Keywords acquires High Voltage Software for $50m
The American studio brings 27 years of development experience to Keywords
Game services provider Keywords Studios has added yet another company to its roster of studios, with the acquisition of High Voltage Software for a total consideration of up to $50 million.
The terms of the acquisition will see Keywords Studios pay an initial consideration of $23.75 million in cash and the equivalent of $9.75 million in new ordinary shares, plus a deferred consideration of up to $16.5 million if performance targets are met by 31 December 2021.
American game development services company HVS was created in 1993 and has contributed to games such as Fortnite and Mortal Kombat, and developed its own titles such as Hunter: The Reckoning or Lego Racers.

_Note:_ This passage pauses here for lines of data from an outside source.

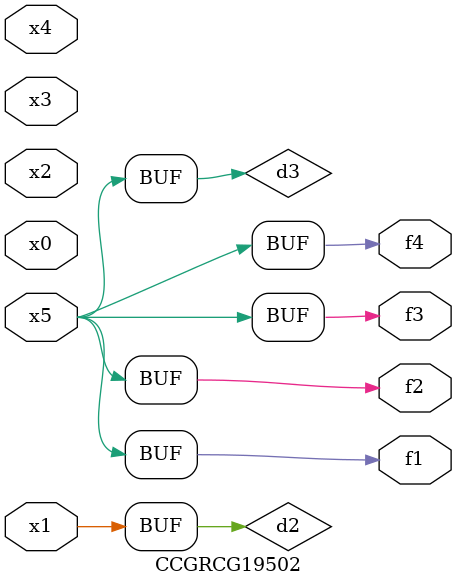
<source format=v>
module CCGRCG19502(
	input x0, x1, x2, x3, x4, x5,
	output f1, f2, f3, f4
);

	wire d1, d2, d3;

	not (d1, x5);
	or (d2, x1);
	xnor (d3, d1);
	assign f1 = d3;
	assign f2 = d3;
	assign f3 = d3;
	assign f4 = d3;
endmodule

</source>
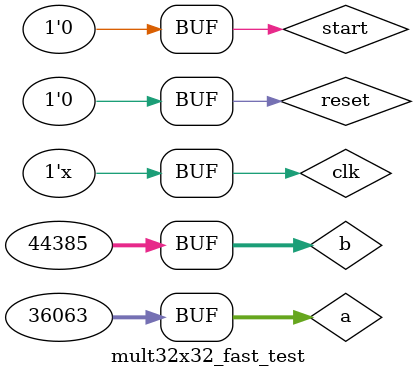
<source format=sv>
module mult32x32_fast_test;

    logic clk;            // Clock
    logic reset;          // Reset
    logic start;          // Start signal
    logic [31:0] a;       // Input a
    logic [31:0] b;       // Input b
    logic busy;           // Multiplier busy indication
    logic [63:0] product; // Miltiplication product

// Put your code here
// ------------------

parameter cycle = 2;

mult32x32_fast mult(
    clk, reset,
    start,
    a, b,
    busy, product
);

initial begin
    clk = 1'b1;
end

always begin
    #(cycle / 2) clk = ~clk;
end

initial begin
    reset = 1;
    start = 0;
    a = 32'h0;
    b = 32'h0;
    #(cycle * 4);

    reset = 0;
    #cycle;

    a = 209161439;
    b = 315075937;
    start = 1;
    #cycle;
    start = 0;
    #(cycle * 4);

    a = a & 32'h0000ffff;
    b = b & 32'h0000ffff;
    start = 1;
    #cycle;
    start = 0;
    #(cycle * 5);
end

// End of your code

endmodule

</source>
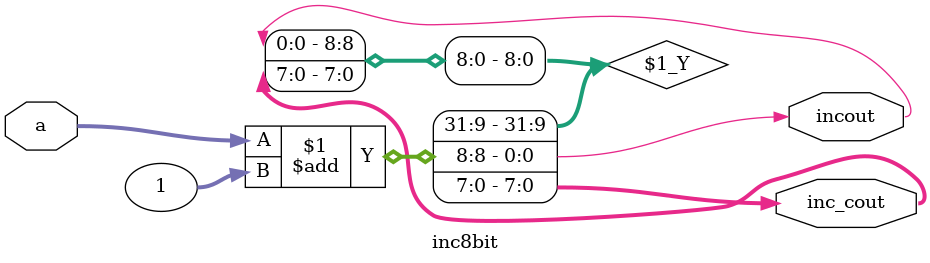
<source format=v>
`timescale 1ns / 1ps
module inc8bit(input [7:0]a,
               output [7:0]inc_cout,
               output incout);

  assign {incout,inc_cout}=a+1;
   endmodule
</source>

It's shipped over 100 games across all platforms.
HVS' founder and majority shareholder Kerry Ganofsky will remain in his role as CEO.
The studio is expected to generate $9 million in earnings (before interest, taxes, depreciation, and amortisation) in 2021, and will provide Keywords with a new presence in Chicago and New Orleans.
CEO of Keywords Studios' Andrew Day commented: "With its 27-year pedigree of game development in the global video games market, High Voltage brings incredible experience, expertise and additional scale to our fast growing game development service line."
Ganofsky added: "We are overjoyed to join an industry-leading global group such as Keywords Studios. We are tremendously excited they share our vision for augmenting our development capabilities and they will provide us the ability to embark upon a growth trajectory for our business creating the next generation of AAA games."
This is one of several acquisitions made by Keywords Studios this year, including marketing agency G-Net Media, co-development studio Heavy Iron, creative marketing firm Maverick Media, and engineering services firm Coconut Lizard.
Back in May, Keywords raised £100 million to fund the acquisition of services companies facing instability due to the COVID-19 pandemic.